North of the Arctic Circle, about 280 miles (450 km) east of Greenland and 340 miles (550 km) north of Iceland, is the mysterious Jan Mayen, deep in the North Atlantic Ocean. Often shrouded in thick fog, the small mountainous island was declared a nature reserve in 2010 and is rarely visited, save for the 18 rotating personnel of the Norwegian military and Norwegian Meteorological Institute, who are the only inhabitants.
Landing here will be dictated by the weather and sea. If conditions allow, as we approach, keep watch on deck as the spoon-shaped island’s highest summit emerges. At 7,470 feet (2,277 meters) high, the breathtaking Beerenberg volcano features a symmetrical cone shape and impressive glaciers that spill into the sea. During the summer months, the island’s lower landscape is covered with grass, moss and a smattering of hardy flowers that add a cheery pop of color to the otherwise barren black lava terrain.
One site we hope to visit is Olonkinbyen and the surrounding area. Named after Russian-Norwegian polar explorer Gennady Olonkin, it’s the island’s only settlement and the location of the meteorological station, where you may have the chance to learn about polar research while seeing how weather is monitored at the top of the world. Another option might be the black sand beach at Kvalrossbukta, where the remnants of a 17th-century Dutch whaling station and a large fulmar colony can be found. In 1632, two Basque ships landed at the small bay and plundered the station. A Dutch party was sent here the following year to protect the land stations during winter, but all seven men perished from scurvy. Whaling in the area came to an end about 20 years later.

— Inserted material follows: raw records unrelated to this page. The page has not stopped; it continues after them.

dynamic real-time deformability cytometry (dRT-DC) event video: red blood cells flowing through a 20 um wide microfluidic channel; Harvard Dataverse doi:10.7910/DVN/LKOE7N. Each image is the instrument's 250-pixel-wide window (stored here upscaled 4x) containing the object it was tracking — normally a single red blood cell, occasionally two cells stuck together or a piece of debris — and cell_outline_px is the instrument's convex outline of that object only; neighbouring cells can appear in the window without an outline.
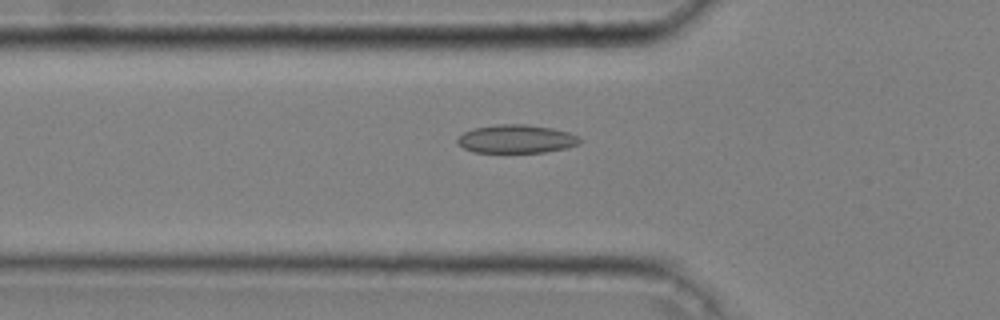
{"species": "common noctule bat (a hibernating species)", "species_latin": "Nyctalus noctula", "temperature_condition": "cold", "stored_images_in_passage": 42, "camera_frame_rate_fps": 3000, "um_per_image_px": 0.085, "animal": {"sex": "male", "body_mass_g": 20.4}, "frame": {"image": 1, "passage_image": 18, "time_ms": 5.667, "image_size_px": [1000, 320], "cell_outline_px": [[584, 140], [580, 144], [564, 148], [544, 152], [472, 152], [464, 148], [456, 140], [464, 132], [472, 128], [496, 124], [528, 124], [552, 128], [568, 132]], "centroid_in_image_um": [43.89, 11.8], "position_along_channel_um": 81.9, "area_um2": 20.23}}
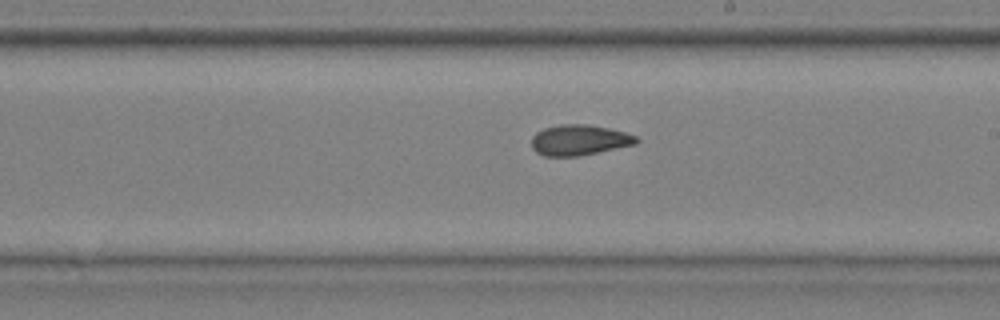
{"frame": {"image": 2, "passage_image": 31, "time_ms": 10.0, "image_size_px": [1000, 320], "cell_outline_px": [[640, 140], [636, 144], [580, 156], [544, 156], [536, 152], [532, 148], [532, 136], [536, 132], [544, 128], [560, 124], [588, 124], [608, 128], [624, 132], [636, 136]], "centroid_in_image_um": [49.23, 11.9], "position_along_channel_um": 239.8, "area_um2": 18.73}}
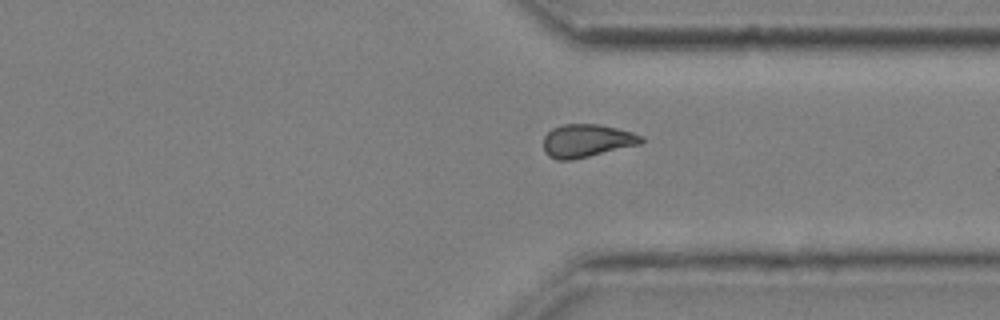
{"frame": {"image": 3, "passage_image": 41, "time_ms": 13.333, "image_size_px": [1000, 320], "cell_outline_px": [[644, 140], [640, 144], [572, 160], [556, 160], [548, 156], [544, 152], [544, 136], [552, 128], [564, 124], [600, 124], [632, 132], [644, 136]], "centroid_in_image_um": [49.86, 11.96], "position_along_channel_um": 361.5, "area_um2": 18.84}}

If we’re fortunate, we may view the volcano and the stratified cliffs of the spectacular north coast as we Zodiac cruise around the island, searching for wildlife. Designated an Important Bird Area by BirdLife International for the large numbers of breeding seabirds, Jan Mayen supports colonies of northern fulmars, little auks, glaucous gulls, kittiwakes, and black and Brünnich’s guillemots (thick-billed murres). And if we are fortunate, you might see “sea parrots,” the Atlantic puffin again. The waters here are rich feeding grounds for marine life, so keep a lookout for minke, fin, blue or humpback whales.